Paul Tillich fala de anjos e demônios como símbolos poéticos da estrutura ou poder do ser, imagens do bem e do mal presentes no mundo criado.

Rudolf Bultmann afirma que anjos e demônios são um resíduo supersticioso de uma mentalidade sagrada que precisa ser desmascarada e eliminada. Paul Ricoeur aponta que eles são a imagem do mal que todo ser humano introduz no mundo através do pecado. C. Westermann afirma que anjos e demônios são sinais do amor de Deus ou do pecado humano.

E o que a Igreja Católica diz sobre isso hoje?

A teologia católica está dividida entre muitos que acreditam que sua compreensão precisa ser repensada e uma minoria que aceita posições protestantes liberais. Eles negam sua existência, ou duvidam, ou suspendem o julgamento, ou aceitam criticamente a fé tradicional.

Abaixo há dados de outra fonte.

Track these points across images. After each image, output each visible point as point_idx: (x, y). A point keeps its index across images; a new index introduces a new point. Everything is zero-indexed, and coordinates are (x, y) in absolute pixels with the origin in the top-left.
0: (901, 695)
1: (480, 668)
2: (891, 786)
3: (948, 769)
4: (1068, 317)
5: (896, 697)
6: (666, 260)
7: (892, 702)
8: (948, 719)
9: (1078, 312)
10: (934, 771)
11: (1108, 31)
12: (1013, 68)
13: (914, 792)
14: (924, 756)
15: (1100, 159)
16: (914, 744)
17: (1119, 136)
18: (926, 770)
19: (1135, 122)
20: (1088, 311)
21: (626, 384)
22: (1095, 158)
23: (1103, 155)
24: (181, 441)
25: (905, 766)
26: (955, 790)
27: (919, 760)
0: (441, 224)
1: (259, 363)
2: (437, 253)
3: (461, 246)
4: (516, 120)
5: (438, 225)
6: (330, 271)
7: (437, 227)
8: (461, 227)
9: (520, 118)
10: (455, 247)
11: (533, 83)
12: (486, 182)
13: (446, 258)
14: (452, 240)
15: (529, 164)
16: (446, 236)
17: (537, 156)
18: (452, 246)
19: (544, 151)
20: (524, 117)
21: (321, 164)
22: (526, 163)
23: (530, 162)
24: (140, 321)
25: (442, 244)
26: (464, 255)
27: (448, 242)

As razões para negar sua existência seriam cinco:

a) A Escritura pressupõe a existência de anjos e demônios, mas como um fato cultural;

b) Os dogmas essenciais do cristianismo são mantidos mesmo sem fé em anjos e demônios;

c) Os pronunciamentos do Magistério podem ser interpretados como ensinamentos secundários e como a aceitação de um fato cultural e não de um fato de fé;

d) A gênese da fé em anjos e demônios pode ser explicada com elementos da psicologia, parapsicologia, sociologia e história das religiões;

e finalmente, e) Aceitar a fé em anjos e demônios seria prejudicial à credibilidade da fé, assimilando-a a uma superstição.

Um autor paradigmático nesse sentido é Herbert Haag, que em seu livro " O Diabo: Sua Existência como Problema" (Herder, 1978), nega a existência do diabo como um ser pessoal. Jesus falou do diabo, mas apenas como algo simbólico.

Em relação aos exorcismos de Cristo, o autor ressalta que Jesus nunca confirmou expressamente a existência do diabo. Seus exorcismos eram simplesmente sinais, sinais da resistência humana ao evangelho, ou do poder de Deus sobre todos os poderes da criação, mesmo os mais obscuros. Satanás era simplesmente um símbolo da fraqueza e das limitações humanas, um símbolo dos perigos que ameaçam a fé. Para Haag, a crença em Satanás não é bíblica. A rejeição da "satanologia" não implica uma traição ao Novo Testamento. É uma crença anacrônica que não reflete os nossos tempos.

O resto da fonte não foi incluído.